Written instruction: Extend the documentation on pydantable's pandas-style interface below, beginning right after its final sentence.

Passage shown:
Index-light model and lazy vs eager¶

pydantable is schema-first and does not implement a pandas Index object on the logical frame. For the pandas UI:

“Index” operations (sort_index, set_index, reset_index, reindex, align, …) use named key column(s) that you pass explicitly—there is no hidden row index and no MultiIndex unless you model it with normal columns (e.g. string keys) or future structured types.
Some helpers match pandas names but are narrow: reshape (stack / unstack / wide_to_long), combine_first / update (join keys required), and compare (subset of pandas). See each method’s docstring.
Lazy-safe methods stay on the logical plan (filters, joins, many with_columns / assign paths, windowed rank when built from expressions, rolling steps executed in Polars).
Eager methods materialize like head / tail / describe / core rolling_agg(..., on=..., by=...): they collect/to_dict (or similar) before continuing. Examples: sample, take, corr/cov (numeric; NumPy), dot (numeric; NumPy), compare, transpose/T, get_dummies / cut / qcut / factorize_column (scan + pandas), ewm().mean() (via pandas), and half-eager paths noted in the tables below.
Typed pivot on this façade: pivot(...) delegates to the core API (explicit index / columns / values / aggregate)—not pandas’ unconstrained dynamic pivot.

When to use it¶

You prefer assign, merge, head/tail, and group_by().sum(...)-style ergonomics while keeping Pydantic DataFrameModel typing.
You import pydantable.pandas explicitly for those names (or use the default pydantable export for Polars-style names).

from pydantable.pandas import DataFrameModel, Expr, Schema

class Sales(DataFrameModel):
    region: str
    amount: int

df = Sales({"region": ["US", "EU"], "amount": [10, 20]})
df2 = (
    df.assign(doubled=df.amount * 2)
    .query("doubled >= 20 and region in ('US', 'EU')")
    .sort_values("doubled", ascending=False)
)
print(df2.to_dict())

Output (one run):

{'region': ['US', 'EU'], 'amount': [10, 20], 'doubled': [20, 40]}

Imports¶

Symbol	Role
`DataFrame`	Subclass of core `DataFrame` with pandas-style helpers.
`DataFrameModel`	Pydantic model whose `.df` / operations use `PandasDataFrame`.
`Expr`, `Schema`	Same as top-level pydantable (re-exported for convenience).

Implementation lives in python/pydantable/pandas.py (pandas-flavored helpers and public DataFrame / DataFrameModel).

`DataFrame` (pandas UI)¶

Inherits the full typed API from the core DataFrame (with_columns, filter, join, group_by().agg, collect, …) and adds:

`concat([...], axis=0|1, join="outer")` / core `how=`¶

concat is available as a classmethod on the pandas UI DataFrame:

axis=0 stacks rows (vertical); both inputs must have identical columns.

Collection entries
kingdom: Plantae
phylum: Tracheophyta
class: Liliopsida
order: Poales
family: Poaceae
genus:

Answer:
axis=1 stacks columns (horizontal); duplicate column names are rejected.

For parity with the core API, you may pass how="vertical" or how="horizontal" instead of axis (when set, how selects the stacking direction).

Only join="outer" is accepted today (typed-first; no column union/reindex semantics).

`assign(**kwargs)`¶

Same behavior as with_columns: each value must be an Expr or a literal compatible with expression building.

Not supported:

Raw pandas.Series as a column value

Use column expressions (e.g. df.x + 1) instead.

Supported: pandas-style callables that return an Expr or literal, e.g. assign(x2=lambda df: df.x * 2).

`merge(other, *, how="inner", on=..., suffixes=("_x", "_y"), ...)`¶

Maps to join: on is required; the right suffix is taken from suffixes[1] (default second element "_y" → passed as suffix to join). For on=... merges with how="outer", "right", or "full", a suffixed duplicate of a join key from the engine (often k_right) is coalesced into the primary key column and dropped.

Supports:

how="cross" (Cartesian product). Keys (on/left_on/right_on) are rejected for cross joins.
left_on / right_on (including different key names). Output uses a pandas-like policy: right key columns are dropped, and for how="outer" / how="right" the left key columns are filled from the right keys for right-only rows.
validate=... (one_to_one, one_to_many, many_to_one, many_to_many and 1:1 / 1:m / m:1 / m:m aliases).
indicator=True (adds _merge with values left_only / right_only / both).
copy=... is accepted for parity (no effect; logical plans are copy-free).
left_by / right_by are accepted for parity but currently raise NotImplementedError.

Still raises NotImplementedError for:

Unsupported query() constructs beyond the limited grammar described below.
sort=True, left_index=True, right_index=True.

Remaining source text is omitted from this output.